Go to the mall and talk to somebody who works at a hot dog stand and ask them about their job. They go to work at 9 a.m., work until 6 p.m., maybe get two five-minute breaks in the day, make $6.25 an hour before taxes, and they’re on their feet all day. They’re working in conditions that are physically and mentally draining. So they’re making maybe $100 a day before taxes for doing 9 hours of hard physical work. You look at that and look at what I’m doing, making $1,000 for two hours doing what I really love doing, which for me is not degrading and is something I feel safe in, you tell me which industry is demeaning?
People say the porn industry is demeaning, but being in a service industry is degrading in and of itself. You’re basically being stepped on. Any job I would’ve gotten as a minimum wage worker would’ve been exploitative, degrading to me, and not provided the money I needed to make, which was $4,000 month. So why would I work 80 hours a week, struggle with school, barely get any sleep and be treated like a second class citizen, when I can do porn for 14 hours a day , make thousands, set my own hours, and have a ton of fun doing it?
Read the whole thing.
Reading this piece, I wondered how Richard Brodhead, president of Duke can sleep at night.
If I were president of an elite university and read in the paper that the combination of my school’s tuition costs and financial aid policies had driven a female freshman to become a sex worker in order to pay her tuition bills, I’d be tossing and turning all night as I thought about what I needed to do about it.
Yes, it is true that young college students do not always have good judgement, and some of them will inevitably make bad choices. But I cannot imagine how the chief executive of a university with such a student could avoid feeling a sense of personal responsibility for the state of affairs in which tuition cost have risen to such a point and where student loans commonly create such a crushing burden that one young woman would make such a choice. The president of that particular university ought to feel that his own policies and administration have, ultimately, turned him into the equivalent of a pimp.
I think that Richard Brodhead when he got up the next morning, after reading the news stories, ought to have summoned “Lauren” to his office as the first thing. He should have talked to her like a Dutch uncle, and explained to her that she had made a serious mistake, one which she would inevitably later profoundly regret, and told her that much of it was his own fault.
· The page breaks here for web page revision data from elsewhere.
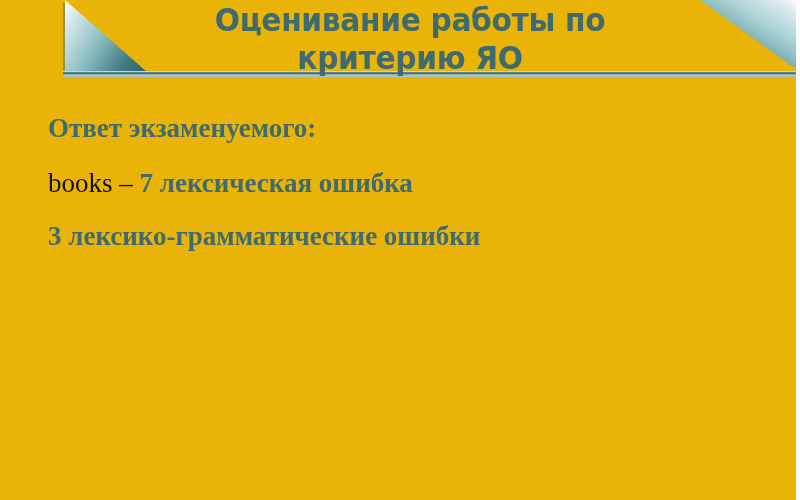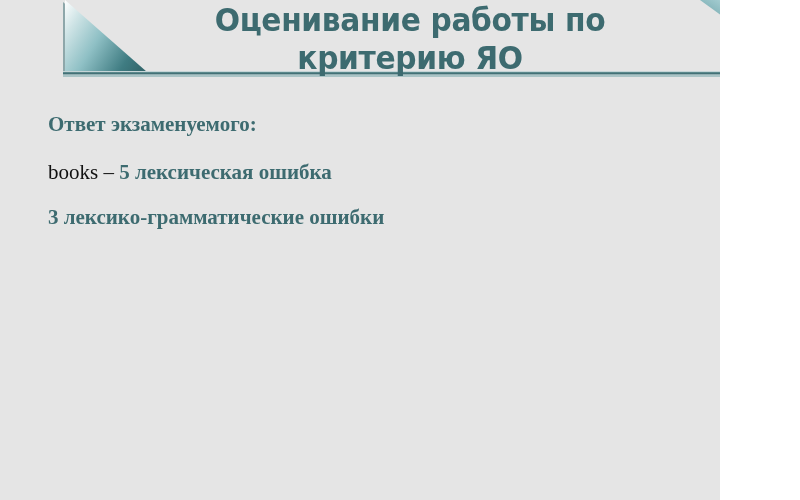--- a/index.html
+++ b/index.html
@@ -8,23 +8,23 @@
   }
   body {
     width: 800px;
     height: 500px;
     background: #ffffff;
     font-family: "Liberation Serif", "DejaVu Serif", serif;
     overflow: hidden;
   }
   .slide {
     position: relative;
-    width: 720px;
+    width: 796px;
     height: 500px;
-    background: #e5e5e5;
+    background: #eab308;
     overflow: hidden;
   }
 
   
   .title-band {
     position: absolute;
     left: 0;
     top: 0;
     width: 800px;
     height: 80px;
@@ -94,21 +94,21 @@
   }
 
   
   .body {
     position: absolute;
     left: 48px;
     top: 112px;
     width: 730px;
   }
   .para {
-    font-size: 21px;
+    font-size: 27px;
     line-height: 1.22;
     color: #111111;
     margin: 0 0 20px 0;
     font-family: "Liberation Serif", "DejaVu Serif", serif;
   }
   .accent {
     color: #3d6b70;
     font-weight: bold;
   }
   .para.lead {
@@ -131,21 +131,21 @@
     <div class="title-text">Оценивание работы по
 критерию ЯО</div>
   </div>
 
   <div class="body">
 
     <p class="para lead">Ответ экзаменуемого:</p>
 
 
     <p class="para">
-      <span>books – </span><span class="accent">5 лексическая ошибка</span>
+      <span>books – </span><span class="accent">7 лексическая ошибка</span>
     </p>
 
     <p class="para">
       <span></span><span class="accent">3 лексико-грамматические ошибки</span>
     </p>
 
 
 
   </div>
 </div>

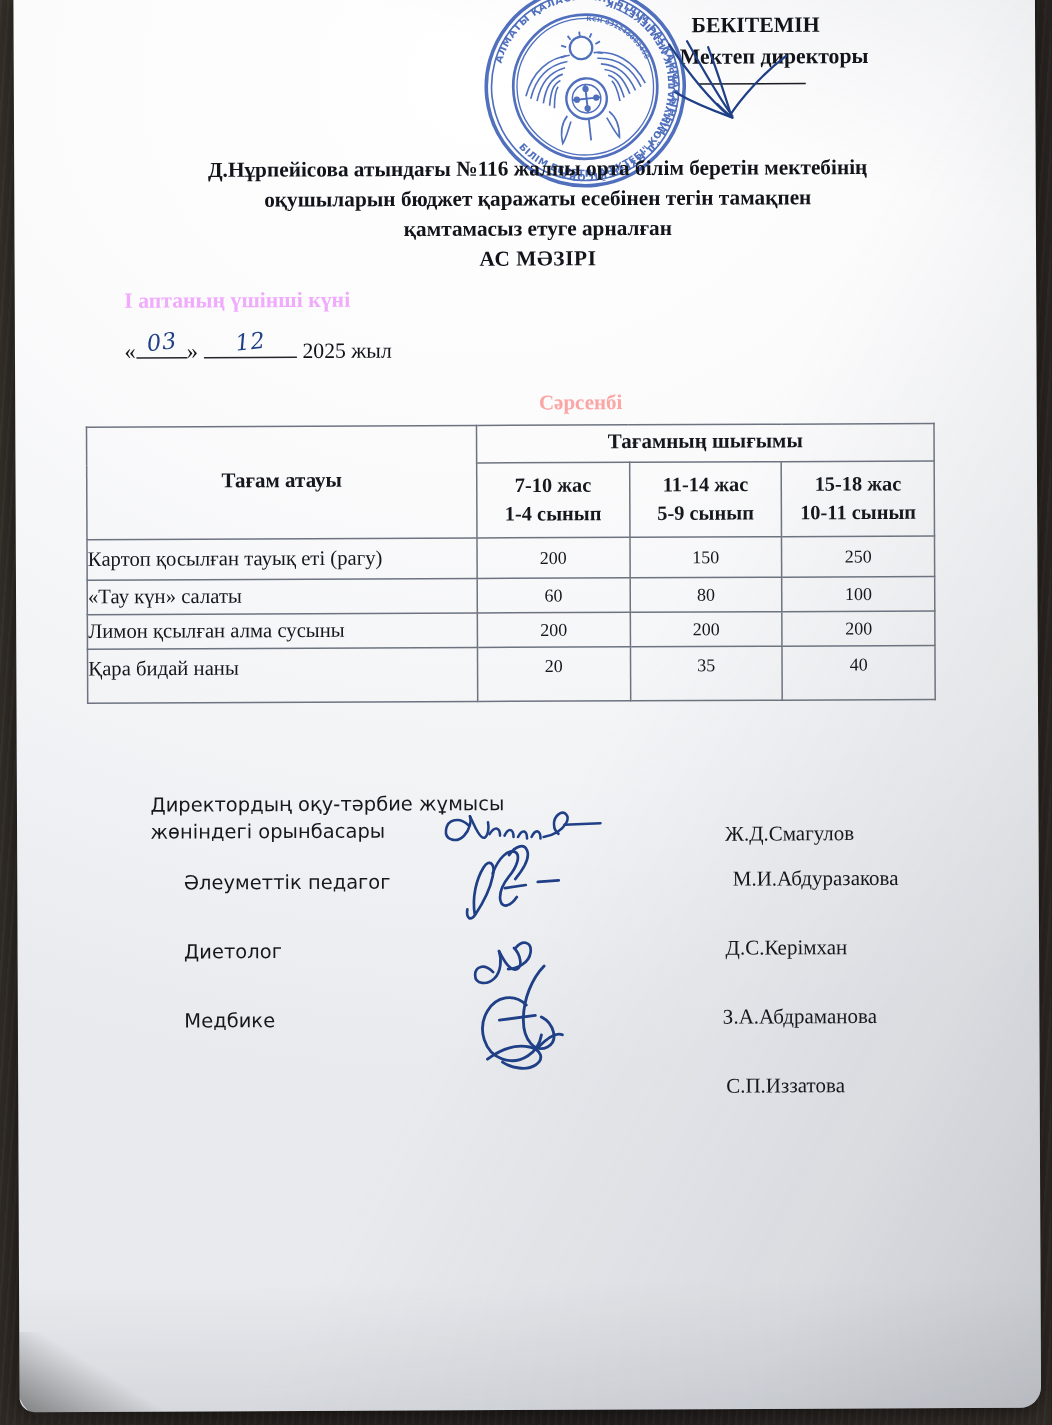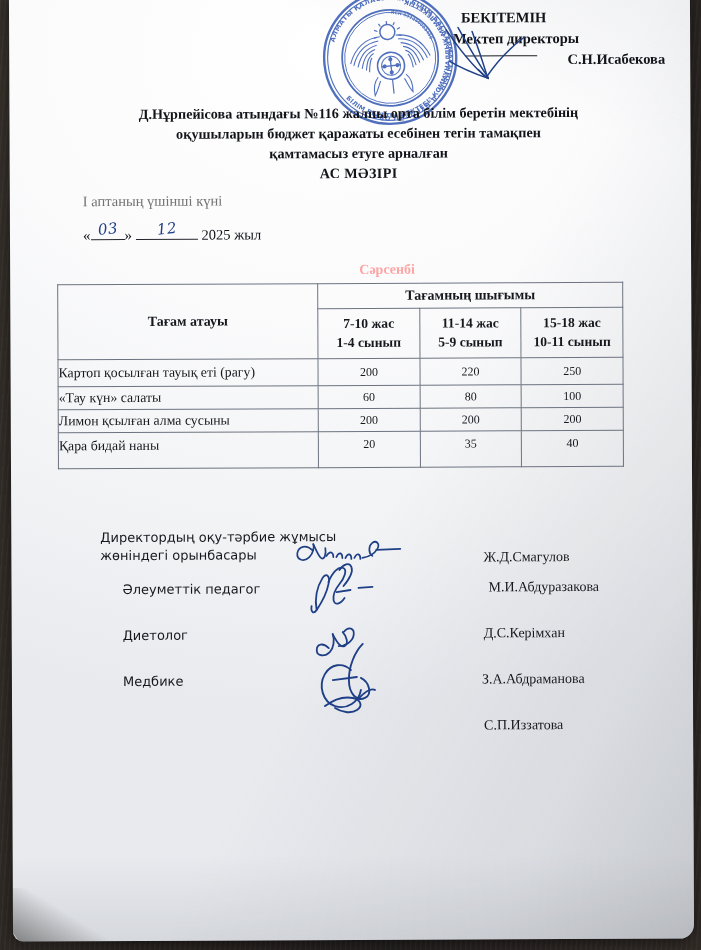--- a/index.html
+++ b/index.html
@@ -135,23 +135,23 @@
   }
   .doc-title .big {
     letter-spacing: 0.4px;
   }
 
   
   .weekline {
     position: absolute;
     left: 84px;
     top: 192px;
-    font-weight: normal;
+    font-weight: bold;
     font-size: 14.5px;
-    color: #737373;
+    color: #f0abfc;
   }
   .dateline {
     position: absolute;
     left: 84px;
     top: 226px;
     font-size: 14.5px;
     color: #12141a;
     white-space: nowrap;
   }
   .dateline .q { font-size: 15px; }
@@ -299,21 +299,20 @@
   <div class="desk"></div>
 
   <div class="paper"></div>
   <div class="paper-corner"></div>
 
   <div class="content">
 
     <div class="approve">
       <span class="l1">БЕКІТЕМІН</span>
       <span class="l2">Мектеп директоры</span>
-      <span class="l3">С.Н.Исабекова</span>
       <span class="sigline"></span>
     </div>
 
     <svg class="stamp" viewBox="0 0 148 148">
       <defs>
         <path id="arcOuter" d="M 74,74 m -58,0 a 58,58 0 1,1 116,0 a 58,58 0 1,1 -116,0"></path>
         <path id="arcOuterB" d="M 74,74 m -60,0 a 60,60 0 1,0 120,0 a 60,60 0 1,0 -120,0"></path>
         <path id="arcInner" d="M 74,74 m -44,0 a 44,44 0 1,1 88,0 a 44,44 0 1,1 -88,0"></path>
       </defs>
       <g fill="none" stroke="#2b52b0">
@@ -425,21 +424,21 @@
             <th class="th-age">
               <span>15-18 жас</span>
               <span>10-11 сынып</span>
             </th>
           </tr>
         </thead>
         <tbody>
           <tr class="r1">
             <td class="dish">Картоп қосылған тауық еті (рагу)</td>
             <td class="qty">200</td>
-            <td class="qty">220</td>
+            <td class="qty">150</td>
             <td class="qty">250</td>
           </tr>
           <tr class="r2">
             <td class="dish">«Тау күн» салаты</td>
             <td class="qty">60</td>
             <td class="qty">80</td>
             <td class="qty">100</td>
           </tr>
           <tr class="r3">
             <td class="dish">Лимон қсылған алма сусыны</td>

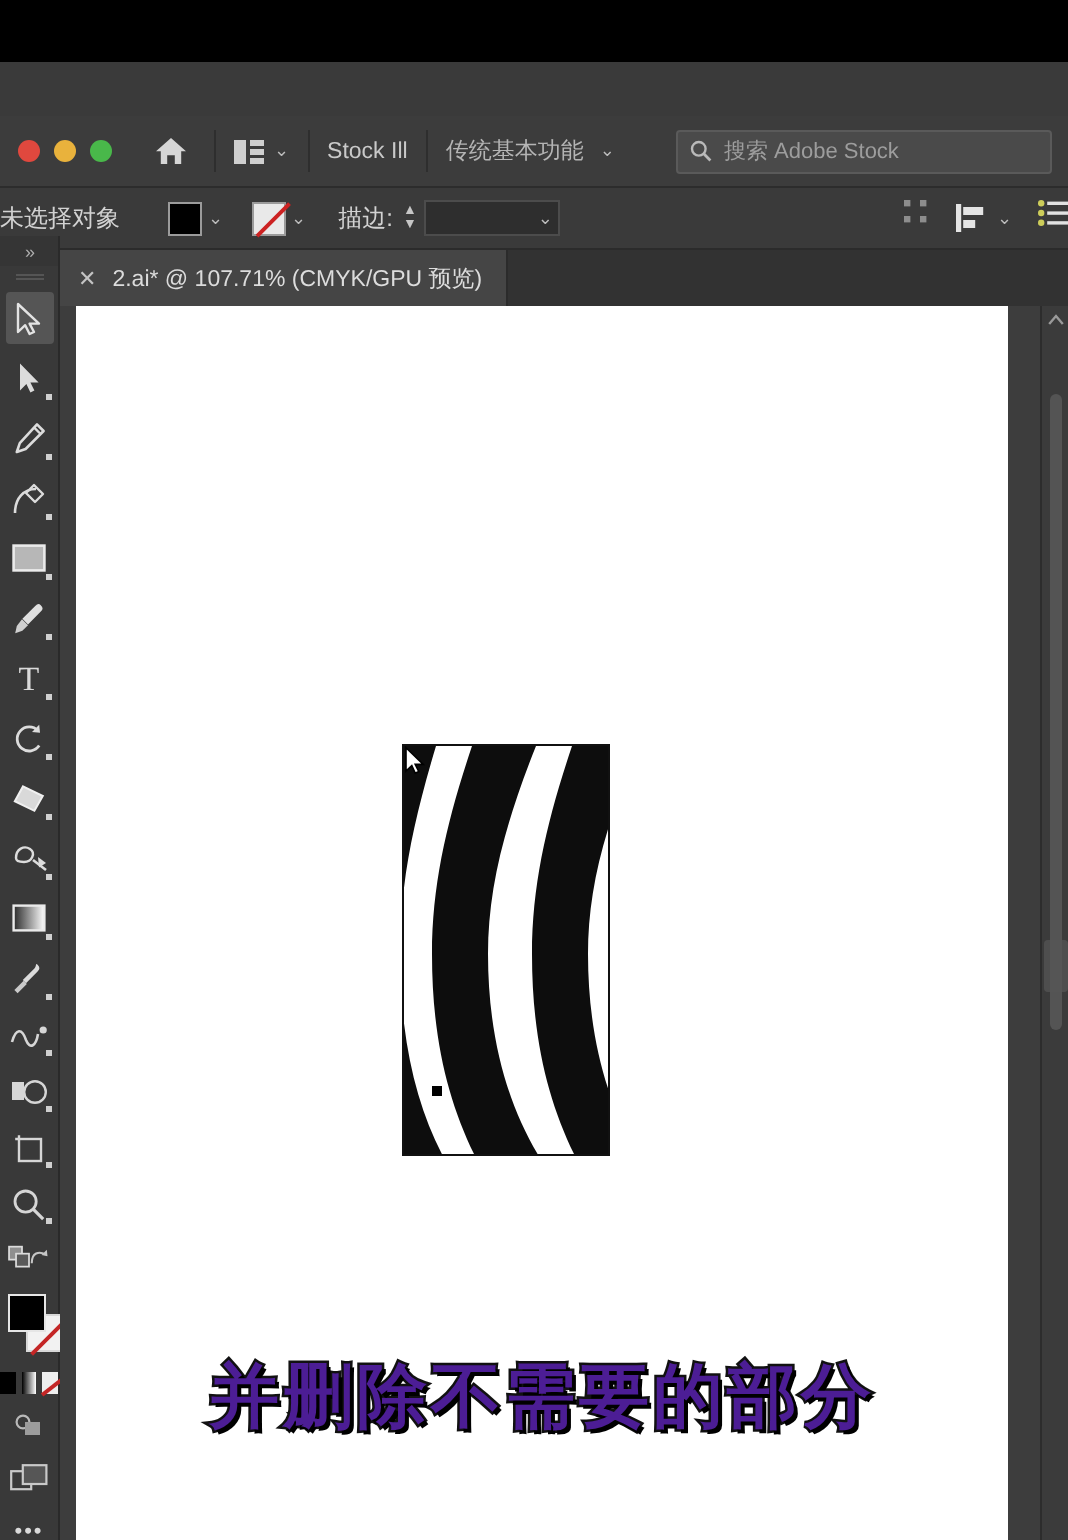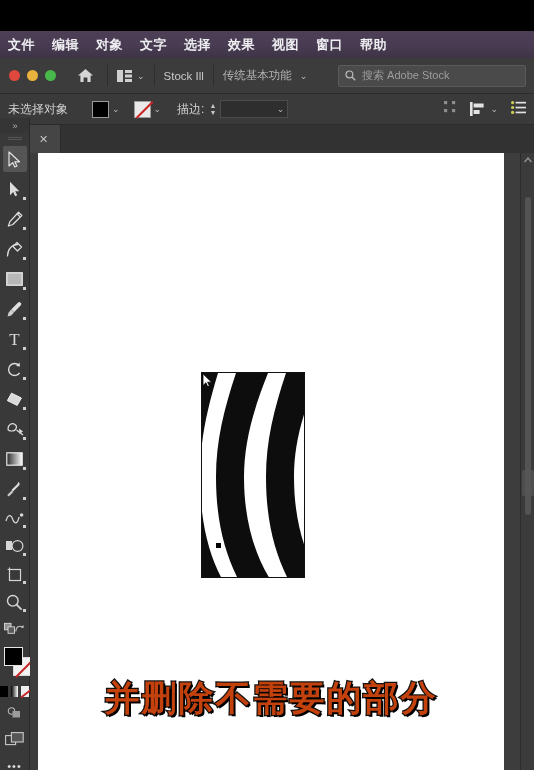--- a/index.html
+++ b/index.html
@@ -42,21 +42,21 @@
     margin-left:auto; margin-right:8px; width:188px; height:22px;
     background:#4a4a4a; border:1px solid #5a5a5a; border-radius:2px;
     display:flex; align-items:center; padding:0 6px; gap:6px;
   }
   .search-ph { color:#9d9d9d; font-size:11px; white-space:nowrap; }
 
   
   .ctrlbar {
     position:absolute; top:94px; left:0; width:534px; height:31px;
     background:#3a3a3a; border-bottom:1px solid #2b2b2b;
-    display:flex; align-items:center; padding:0 8px;
+    display:flex; align-items:center; padding:0 0;
   }
   .ctrl-label { color:#d2d2d2; font-size:12px; white-space:nowrap; }
   .swatch-grp { display:flex; align-items:center; gap:3px; }
   .swatch {
     width:17px; height:17px; border:1px solid #9b9b9b; background:#000;
     position:relative;
   }
   .swatch.none { background:#e9e9e9; }
   .swatch.none::after {
     content:""; position:absolute; left:-2px; top:50%; width:23px; height:1.6px;
@@ -139,21 +139,21 @@
   .wm { position:absolute; left:0; top:0; width:104px; height:52px;
         color:#c9c9c9; font-size:19px; font-weight:bold; line-height:24px;
         font-family:"Liberation Serif",serif; letter-spacing:1px; }
   .art svg { position:absolute; left:0; top:0; }
   .cursor-arrow { position:absolute; left:6px; top:158px; z-index:5; }
   .cursor-sq { position:absolute; left:14px; top:170px; width:5px; height:5px; background:#000; z-index:5; }
 
   
   .caption {
     position:absolute; left:0; top:522px; width:466px; text-align:center;
-    font-size:35px; font-weight:bold; color:#c2410c;
+    font-size:35px; font-weight:bold; color:#4c1d95;
     font-family:"DejaVu Sans","Liberation Sans",sans-serif;
     letter-spacing:2px;
     -webkit-text-stroke:2.5px #111;
     paint-order:stroke fill;
     text-shadow:2px 2px 0 #000;
   }
 
   
   .vscroll {
     position:absolute; top:153px; right:0; width:14px; height:617px; background:#3b3b3b;
@@ -166,31 +166,20 @@
   .panel-tab { position:absolute; top:317px; left:1px; width:12px; height:26px;
                background:#565656; border-radius:2px; opacity:.75; }
 </style>
 </head>
 <body>
 
 <div id="app">
 
   <div class="top-black"></div>
 
-  <div class="menubar">
-    <div class="mi">文件</div>
-    <div class="mi">编辑</div>
-    <div class="mi">对象</div>
-    <div class="mi">文字</div>
-    <div class="mi">选择</div>
-    <div class="mi">效果</div>
-    <div class="mi">视图</div>
-    <div class="mi">窗口</div>
-    <div class="mi">帮助</div>
-  </div>
 
   <div class="appbar">
     <div class="lights">
       <div class="light l-red"></div>
       <div class="light l-yel"></div>
       <div class="light l-grn"></div>
     </div>
 
     <div class="home-btn">
       <svg width="17" height="15" viewBox="0 0 17 15">
@@ -278,20 +267,21 @@
           <rect x="4.6" y="5.7" width="10.4" height="1.7" fill="#e2e2e2"></rect>
           <rect x="4.6" y="10.6" width="10.4" height="1.7" fill="#e2e2e2"></rect>
         </svg>
       </div>
     </div>
   </div>
 
   <div class="tabbar">
     <div class="doctab">
       <span class="tab-x">✕</span>
+      <span class="tab-title">2.ai* @ 107.71% (CMYK/GPU 预览)</span>
     </div>
   </div>
 
   <div class="toolbar">
     <div class="tb-collapse">»</div>
     <div class="tb-grip">
         <i></i>
       </div>
 
     <div class="tool active">

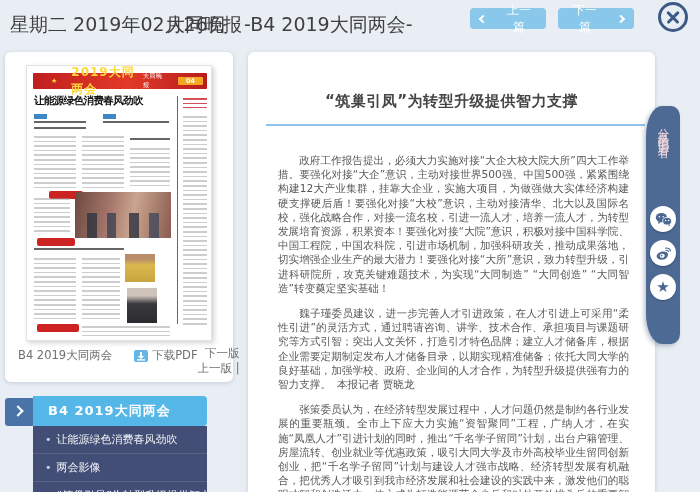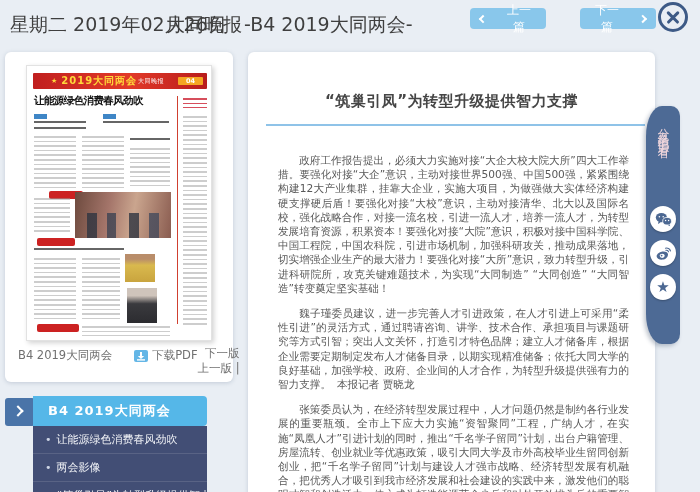--- a/index.html
+++ b/index.html
@@ -9,41 +9,41 @@
   
   .topbar { position:absolute; top:0; left:0; width:700px; height:46px; }
   .tb-text { position:absolute; top:12px; font-size:19px; color:#3f3f3f; white-space:nowrap; }
   .tb-date { left:10px; }
   .tb-paper { left:166px; }
   .tb-section { left:244px; }
   .nav-btn { position:absolute; top:8px; height:21px; padding:0 10px; background:#89c7eb; border:none;
              border-radius:4px; color:#fff; font-size:12px; display:flex; align-items:center; gap:16px;
              cursor:pointer; font-family:inherit; }
   .nav-btn.prev { left:470px; width:76px; justify-content:center; }
-  .nav-btn.next { left:580px; width:76px; justify-content:center; }
+  .nav-btn.next { left:558px; width:76px; justify-content:center; }
   .chev { width:6px; height:6px; border-left:2px solid #fff; border-bottom:2px solid #fff; display:inline-block; }
   .chev.left  { transform:rotate(45deg); }
   .chev.right { transform:rotate(225deg); }
   .close-btn { position:absolute; top:2px; left:658px; width:30px; height:30px; border-radius:50%;
                border:3px solid #3d5a86; background:transparent; cursor:pointer; }
   .close-btn::before, .close-btn::after { content:""; position:absolute; left:4px; top:11px; width:16px; height:2.6px;
                background:#3d5a86; border-radius:2px; }
   .close-btn::before { transform:rotate(45deg); }
   .close-btn::after  { transform:rotate(-45deg); }
 
   
   .left-card { position:absolute; left:5px; top:52px; width:228px; height:330px; background:#fff;
                border-radius:6px; box-shadow:0 1px 4px rgba(80,100,130,.25); }
   .thumb { position:absolute; left:21px; top:13px; width:186px; height:276px; background:#fff;
            border:1px solid #e2e2e2; box-shadow:2px 2px 5px rgba(0,0,0,.18); cursor:pointer; overflow:hidden; }
   .th-banner { position:absolute; left:6px; top:7px; width:174px; height:16px;
                background:linear-gradient(90deg,#c01f1f,#e23a28 55%,#b81c1c); border-radius:1px;
                display:flex; align-items:center; }
   .th-banner .bn-star { color:#ffd83a; font-size:7px; margin-left:18px; }
-  .th-banner .bn-txt { color:#ffd83a; font-size:10px; font-weight:bold; letter-spacing:1px; margin-left:4px; }
+  .th-banner .bn-txt { color:#ffd83a; font-size:12px; font-weight:bold; letter-spacing:1px; margin-left:14px; }
   .th-banner .bn-mast { margin-left:auto; margin-right:14px; color:#fff; font-size:6px; letter-spacing:.5px; }
   .th-banner .bn-page { background:#f5a623; color:#fff; font-size:6.5px; font-weight:bold; padding:0 8px;
                border-radius:1px; margin-right:4px; }
   .th-headline { position:absolute; left:7px; top:28px; width:142px; font-size:10.5px; font-weight:bold;
                color:#111; letter-spacing:-.6px; white-space:nowrap; }
   .th-redline { position:absolute; left:150px; top:30px; width:1px; height:228px; background:#d04030; }
   .tl { position:absolute; background:repeating-linear-gradient(#9b9b9b 0 1.6px, transparent 1.6px 4.6px); opacity:.5; }
   .tl.red { background:repeating-linear-gradient(#c23 0 1.8px, transparent 1.8px 4.6px); opacity:.8; }
   .tl.dark { background:repeating-linear-gradient(#333 0 2.4px, transparent 2.4px 6px); opacity:.75; }
   .tag-blue { position:absolute; width:13px; height:5px; background:#3f86c6; }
He should urge to relinquish her part-time cinematic career, and in return offer her full tuition assistance.
He should then arrange a meeting with his financial officers and senior administrators to initiate steps to cut excess spending, reduce numbers of superfluous administrators and staff, and to cut tuition costs drastically while increasing grants of aid to middle-class students.
If Richard Brodhead does not feel personally obligated to do all that, I’d say that he ought to buy a big floppy hat with a feather, a flashy purple suit, and start driving an enormous Cadillac.